As soon as I lose my job, Zita loses hers, allegedly for overcharging a customer. Now Zita is a Xhosa and there is a long tradition of mutual mistrust between us Afrikaners and the Xhosas that started more than 300 years ago with mutual thieving of cattle and intermittent warfare about the same in the Eastern Cape. Vince and I give Zita the benefit of the doubt.
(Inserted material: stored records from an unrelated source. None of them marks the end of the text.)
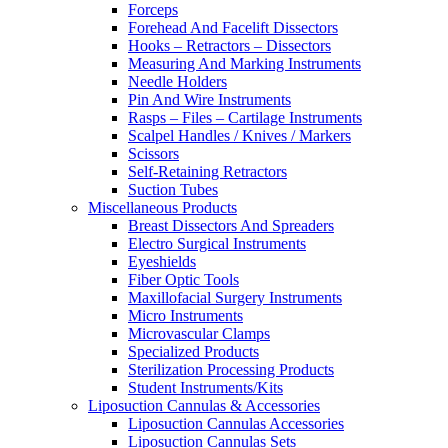
Forceps
Forehead And Facelift Dissectors
Hooks – Retractors – Dissectors
Measuring And Marking Instruments
Needle Holders
Pin And Wire Instruments
Rasps – Files – Cartilage Instruments
Scalpel Handles / Knives / Markers
Scissors
Self-Retaining Retractors
Suction Tubes
Miscellaneous Products
Breast Dissectors And Spreaders
Electro Surgical Instruments
Eyeshields
Fiber Optic Tools
Maxillofacial Surgery Instruments
Micro Instruments
Microvascular Clamps
Specialized Products
Sterilization Processing Products
Student Instruments/Kits
Liposuction Cannulas & Accessories
Liposuction Cannulas Accessories
Liposuction Cannulas Sets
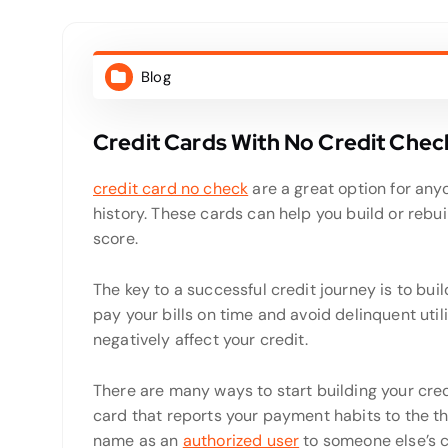
Blog
Credit Cards With No Credit Chec
credit card no check
are a great option for anyo
history. These cards can help you build or rebu
score.
The key to a successful credit journey is to bui
pay your bills on time and avoid delinquent util
negatively affect your credit.
There are many ways to start building your credit
card that reports your payment habits to the t
name as an
authorized user
to someone else’s c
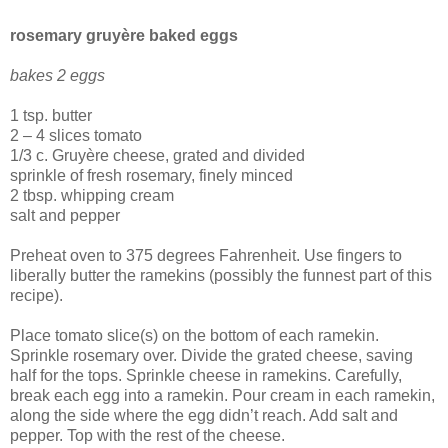
rosemary gruyère baked eggs
bakes 2 eggs
1 tsp. butter
2 – 4 slices tomato
1/3 c. Gruyère cheese, grated and divided
sprinkle of fresh rosemary, finely minced
2 tbsp. whipping cream
salt and pepper
Preheat oven to 375 degrees Fahrenheit. Use fingers to
liberally butter the ramekins (possibly the funnest part of this
recipe).
Place tomato slice(s) on the bottom of each ramekin.
Sprinkle rosemary over. Divide the grated cheese, saving
half for the tops. Sprinkle cheese in ramekins. Carefully,
break each egg into a ramekin. Pour cream in each ramekin,
along the side where the egg didn’t reach. Add salt and
pepper. Top with the rest of the cheese.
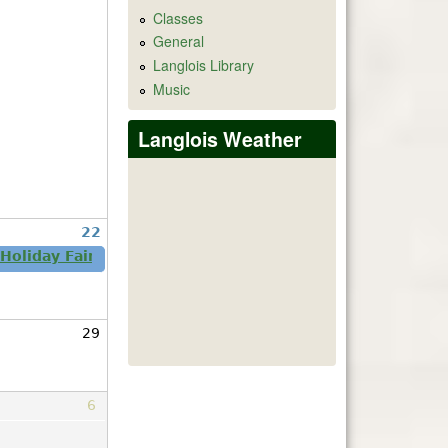
Classes
General
Langlois Library
Music
Langlois Weather
22
 Holiday Fair Nov 21-22 Come One Come All!
29
6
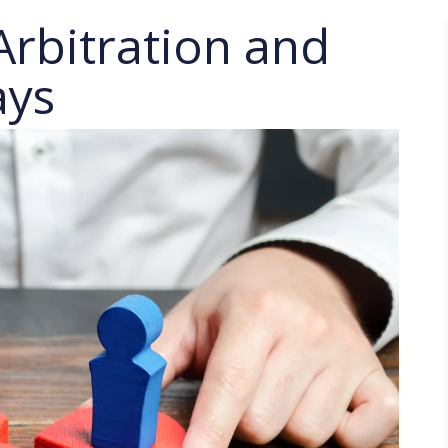
Arbitration and
ays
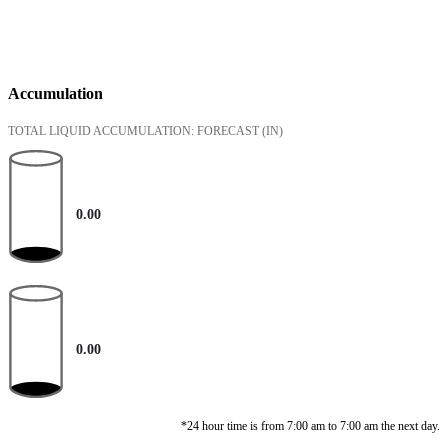
Accumulation
TOTAL LIQUID ACCUMULATION: FORECAST
(IN)
0.00
0.00
*24 hour time is from 7:00 am to 7:00 am the next day.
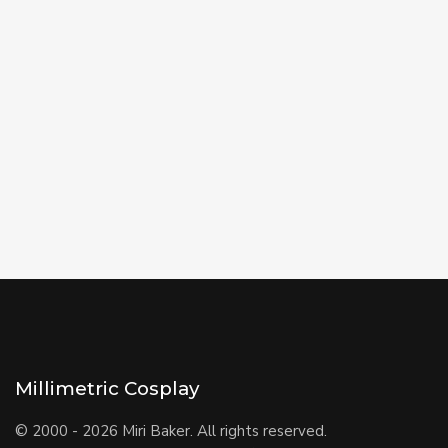
Millimetric Cosplay
© 2000 - 2026 Miri Baker. All rights reserved.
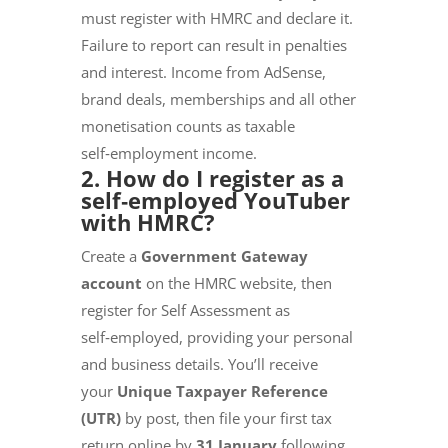
must register with HMRC and declare it.
Failure to report can result in penalties
and interest. Income from AdSense,
brand deals, memberships and all other
monetisation counts as taxable
self‑employment income.
2. How do I register as a
self‑employed YouTuber
with HMRC?
Create a
Government Gateway
account
on the HMRC website, then
register for Self Assessment as
self‑employed, providing your personal
and business details. You’ll receive
your
Unique Taxpayer Reference
(UTR)
by post, then file your first tax
return online by
31 January
following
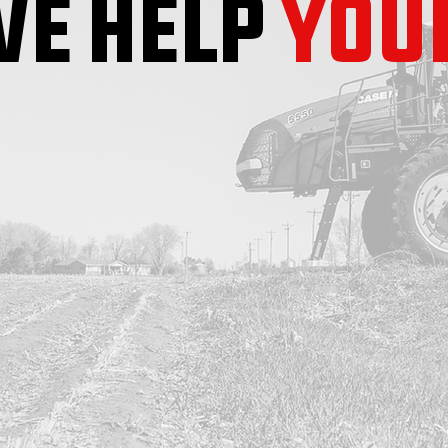
E HELP
YOU
SEED
CHEMICAL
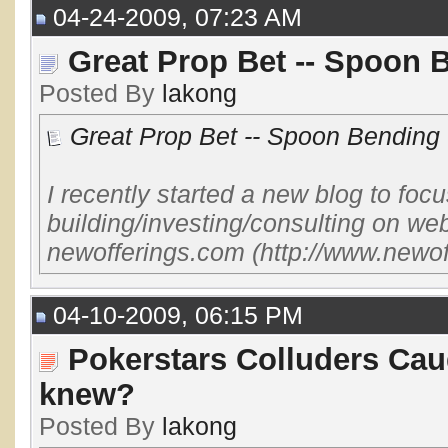
04-24-2009, 07:23 AM
Great Prop Bet -- Spoon 
Posted By
lakong
Great Prop Bet -- Spoon Bending 
I recently started a new blog to focus
building/investing/consulting on web
newofferings.com (http://www.newof
04-10-2009, 06:15 PM
Pokerstars Colluders Cau
knew?
Posted By
lakong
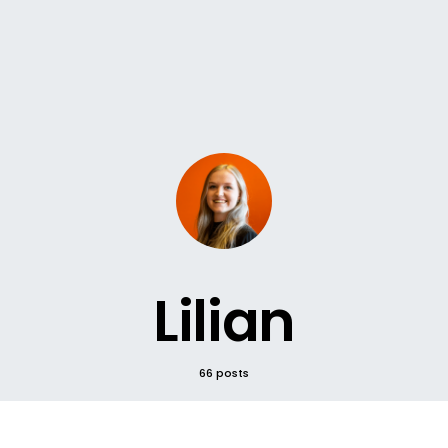
Lilian
66 posts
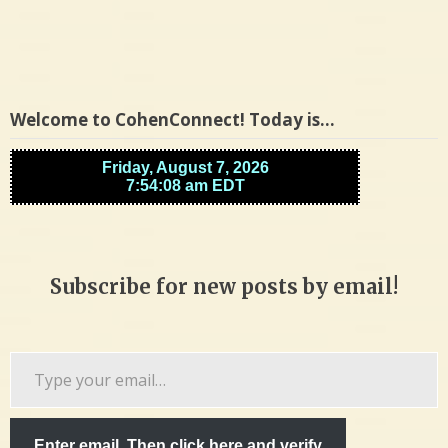
Welcome to CohenConnect! Today is…
Subscribe for new posts by email!
Type
your
email…
Enter email. Then click here and verify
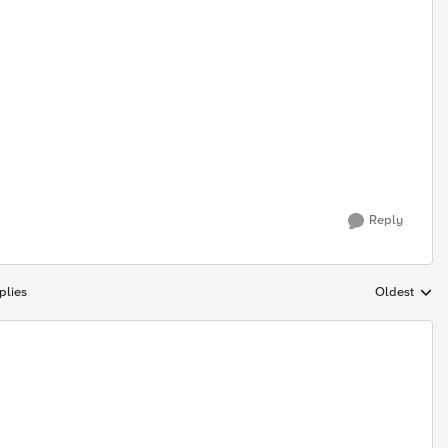
Reply
plies
Oldest
Replies sort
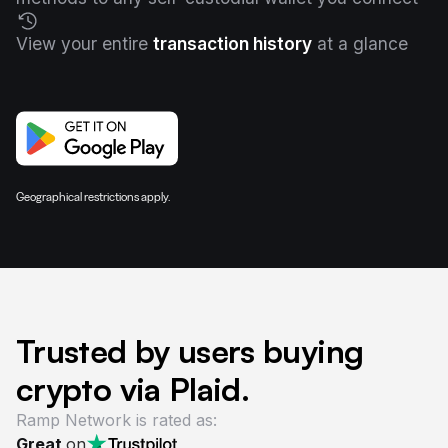
View your entire
transaction history
at a glance
Geographical restrictions apply.
Trusted by users buying
crypto via Plaid.
Ramp Network is rated as:
Great
on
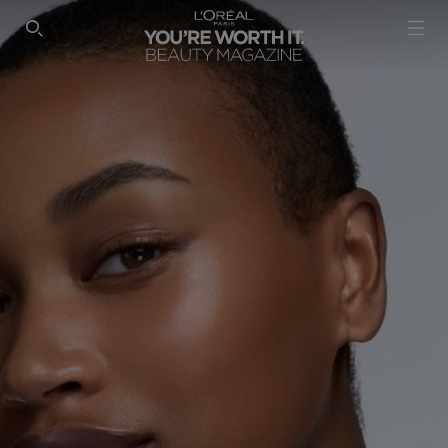
SEARCH THIS SITE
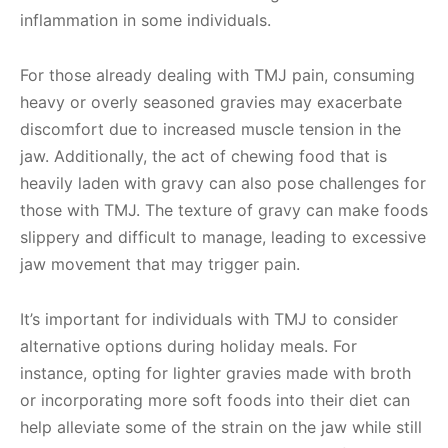
inflammation in some individuals.
For those already dealing with TMJ pain, consuming
heavy or overly seasoned gravies may exacerbate
discomfort due to increased muscle tension in the
jaw. Additionally, the act of chewing food that is
heavily laden with gravy can also pose challenges for
those with TMJ. The texture of gravy can make foods
slippery and difficult to manage, leading to excessive
jaw movement that may trigger pain.
It’s important for individuals with TMJ to consider
alternative options during holiday meals. For
instance, opting for lighter gravies made with broth
or incorporating more soft foods into their diet can
help alleviate some of the strain on the jaw while still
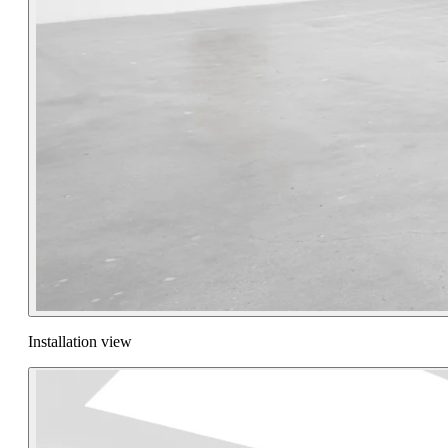
Installation view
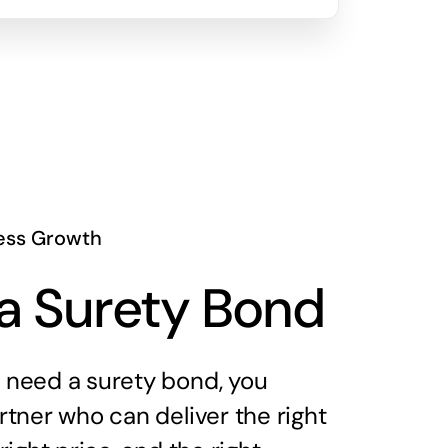
ess Growth
a Surety Bond
need a surety bond, you
tner who can deliver the right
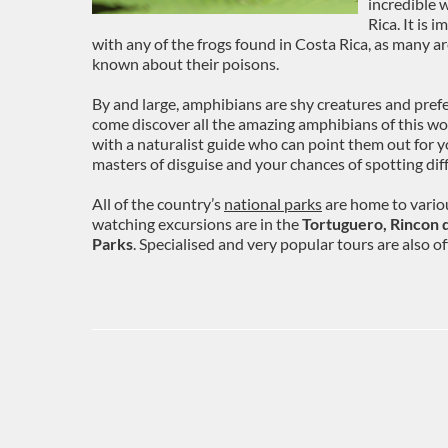
incredible 
Rica. It is 
with any of the frogs found in Costa Rica, as many a
known about their poisons.
By and large, amphibians are shy creatures and prefer
come discover all the amazing amphibians of this won
with a naturalist guide who can point them out for yo
masters of disguise and your chances of spotting diff
All of the country’s
national parks
are home to variou
watching excursions are in the
Tortuguero, Rincon d
Parks
. Specialised and very popular tours are also o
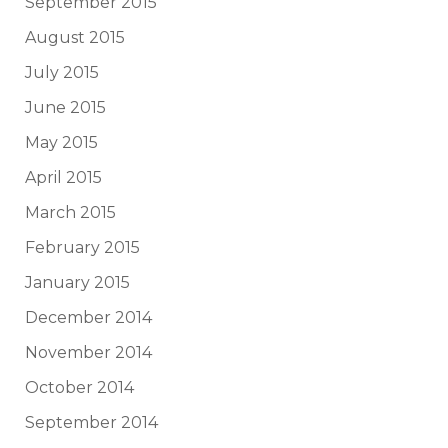
September 2015
August 2015
July 2015
June 2015
May 2015
April 2015
March 2015
February 2015
January 2015
December 2014
November 2014
October 2014
September 2014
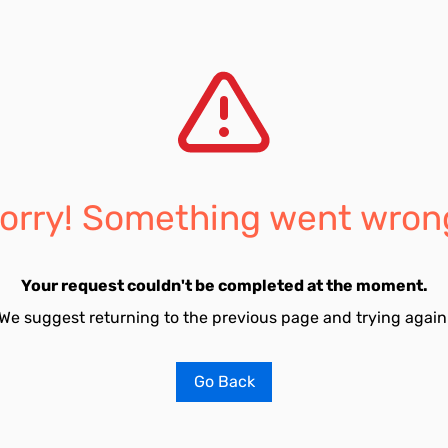
orry! Something went wron
Your request couldn't be completed at the moment.
We suggest returning to the previous page and trying again
Go Back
On her last working day before my unfair dismissal case I speak earnestly to Zita about my predicament and tell her that I would have to let her go if the case went badly. She says she will work for me for free as long as I can help her out with transport money. I am touched by her generous spirit and my case goes fairly well so Zita stays.


Yesterday I even convince my sister Emily, who lives on the same property, to also employ Zita. I initially arranged with Zita to come in at 10am because I do not work on Mondays, but now I phone her with the good news that she has another job and tell her to come in earlier so that Emily could show her around.


I spend a fair bit of the night busy with "Internet research" and drinking wine. Zita pitches at 7am. A shouting match ensues, only half in jest, about who said what about time.


Emily clearly forgot that Zita was coming but I pack Zita off into her house and go back to bed thinking that a house occupied by three children and a woman would keep her busy long enough for me to catch up on some much-needed sleep.


I am disappointed at Zita's efficiency when she chases me out of bed at 9:30am. Another shouting match ensues as I refuse to get up and she refuses to amuse herself a bit with more cleaning in Emily's house. She insists that I inspect her work. I tell her that I am a man and that I know from experience with women that I do not know what clean really means.


By 10:30am Zita announces that she is done. I walk up the road with her to draw money for her, but the ATM is not working as it should, so I just give Zita a generous transport allowance and buy her breakfast.


She only eats one egg on toast and when I enquire about the meagre portion, she explains that she needed to be "in shape" for the World Cup ... She plans to make lots of dollars, euros and pounds as a hooker. I just shrug and roll my eyes.


That was my maid Zita and race relations in South Africa in a nutshell ... and the spellcheck tells me that I made only one typing mistake in this whole piece ... By the way thanks to all 11 people who actually took the trouble of becoming followers of my blog. Welcome Simon.